» **PASSAGE**:
----------------------------------------

GTX 1080 seems like such an odd product name, since it brings up the specter of gaming on a 1080p display. The GTX 1080 kills 1080p gaming dead, makes 1440p gaming the new normal, and finally puts 4K gaming within reach of a single GPU. While the GTX 1080 offers great performance, other attributes make the new GPU attractive for gamers. Let's be clear: the GTX 1080 represents the fastest single GPU graphics card you can buy, but performance may not be the primary reason to buy this card.
By the Numbers
Let's first touch on base specifications. Based on Nvidia's latest Pascal GPU architecture, Nvidia builds the GTX 1080 on a 16nm FinFET process at Taiwan's TSMC fab. This represents the first process shrink for an Nvidia GPU in two architectural generations, since the original Kepler-based GTX 680 moved to 28nm. FinFET technology incorporates transistors which extend vertically (the "fin"). FinFET reduces current leakage, enabling greater power efficiency. This allows Nvidia to build monster GPU chips without creating space heaters, if you will.
That process technology allows Nvidia to create 7.2 billion transistor GPU using a 314mm2 die, considerably smaller than the GTX 980 die while stuffing an additional two billion transistors. This smaller, denser chip clocks at 1.6GHz base clock and 1.73GHz in boost mode; the GPU looks like it offers substantial overclocking headroom, if that floats your boat.
In addition to all the process technology goodness, the GTX 1080 uses Micron's shiny new GDDR5X memory technology, which transfers data at 10 gigatranfers per second, boosting memory bandwidth by 30% over the GTX 1080 and within striking distance of the memory bandwidth of the massive GTX Titan while using a narrower, 256-bit memory bus. Pascal also improves on Maxwell's memory compression with its fourth generation delta color compression. Depending on game title, the new color compression techniques improve bandwidth 15-30%.

----------------------------------------

» **SHORT TASK**: Print word for word the part of the GTX 1080 article that opens with the words containing "That process technology" and closes with "floats your boat.".

(Stored items)

----------------------------------------

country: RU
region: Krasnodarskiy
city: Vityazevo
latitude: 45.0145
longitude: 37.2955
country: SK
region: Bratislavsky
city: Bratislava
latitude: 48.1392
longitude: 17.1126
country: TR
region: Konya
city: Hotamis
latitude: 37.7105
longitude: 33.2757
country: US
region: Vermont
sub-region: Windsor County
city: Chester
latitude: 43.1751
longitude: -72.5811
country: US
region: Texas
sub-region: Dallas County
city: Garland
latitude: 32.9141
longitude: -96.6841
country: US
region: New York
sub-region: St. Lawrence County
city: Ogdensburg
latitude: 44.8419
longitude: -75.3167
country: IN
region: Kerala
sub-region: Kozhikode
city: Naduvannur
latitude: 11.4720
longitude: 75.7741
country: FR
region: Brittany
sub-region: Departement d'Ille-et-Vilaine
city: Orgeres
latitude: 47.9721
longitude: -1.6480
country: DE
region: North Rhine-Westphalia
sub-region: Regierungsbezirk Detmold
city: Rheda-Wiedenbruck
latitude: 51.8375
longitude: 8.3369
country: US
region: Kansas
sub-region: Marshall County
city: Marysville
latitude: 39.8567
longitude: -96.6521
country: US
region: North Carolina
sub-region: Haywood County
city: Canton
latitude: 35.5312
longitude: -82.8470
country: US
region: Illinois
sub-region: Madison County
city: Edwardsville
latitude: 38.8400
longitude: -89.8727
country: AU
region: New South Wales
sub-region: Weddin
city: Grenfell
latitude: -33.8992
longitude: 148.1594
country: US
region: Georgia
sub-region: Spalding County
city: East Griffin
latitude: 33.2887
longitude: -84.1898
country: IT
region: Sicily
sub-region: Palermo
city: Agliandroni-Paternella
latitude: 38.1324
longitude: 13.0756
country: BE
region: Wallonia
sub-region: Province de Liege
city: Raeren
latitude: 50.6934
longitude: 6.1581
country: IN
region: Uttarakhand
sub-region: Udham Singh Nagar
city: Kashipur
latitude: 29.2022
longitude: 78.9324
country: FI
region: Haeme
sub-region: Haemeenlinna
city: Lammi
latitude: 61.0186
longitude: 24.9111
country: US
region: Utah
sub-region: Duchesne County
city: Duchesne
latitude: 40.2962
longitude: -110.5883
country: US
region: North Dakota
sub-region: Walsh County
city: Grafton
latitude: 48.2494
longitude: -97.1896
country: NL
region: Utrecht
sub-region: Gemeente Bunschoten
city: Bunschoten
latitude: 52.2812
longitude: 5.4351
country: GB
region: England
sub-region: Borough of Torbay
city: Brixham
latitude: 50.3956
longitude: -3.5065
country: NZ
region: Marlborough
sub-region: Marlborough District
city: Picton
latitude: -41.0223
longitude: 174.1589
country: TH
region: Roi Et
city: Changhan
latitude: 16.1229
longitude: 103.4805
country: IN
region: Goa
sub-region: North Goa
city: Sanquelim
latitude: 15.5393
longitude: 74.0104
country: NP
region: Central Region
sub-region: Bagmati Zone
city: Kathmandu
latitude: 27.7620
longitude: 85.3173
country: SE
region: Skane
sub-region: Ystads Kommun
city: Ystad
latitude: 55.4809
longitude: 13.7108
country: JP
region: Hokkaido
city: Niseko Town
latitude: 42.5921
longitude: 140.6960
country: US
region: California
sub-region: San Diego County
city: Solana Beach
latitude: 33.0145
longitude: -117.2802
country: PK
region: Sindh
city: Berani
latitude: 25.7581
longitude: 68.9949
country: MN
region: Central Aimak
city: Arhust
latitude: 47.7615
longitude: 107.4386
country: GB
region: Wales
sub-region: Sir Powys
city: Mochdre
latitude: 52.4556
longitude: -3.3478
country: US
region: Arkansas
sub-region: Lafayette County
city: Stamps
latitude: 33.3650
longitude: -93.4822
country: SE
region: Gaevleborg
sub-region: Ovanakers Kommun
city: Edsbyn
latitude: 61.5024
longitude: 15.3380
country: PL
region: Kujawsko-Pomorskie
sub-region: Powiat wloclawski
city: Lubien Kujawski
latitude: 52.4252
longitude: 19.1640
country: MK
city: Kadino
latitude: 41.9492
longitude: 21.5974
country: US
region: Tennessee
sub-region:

----------------------------------------

» **SOLUTION FOR THIS TASK**:
That process technology allows Nvidia to create 7.2 billion transistor GPU using a 314mm2 die, considerably smaller than the GTX 980 die while stuffing an additional two billion transistors. This smaller, denser chip clocks at 1.6GHz base clock and 1.73GHz in boost mode; the GPU looks like it offers substantial overclocking headroom, if that floats your boat.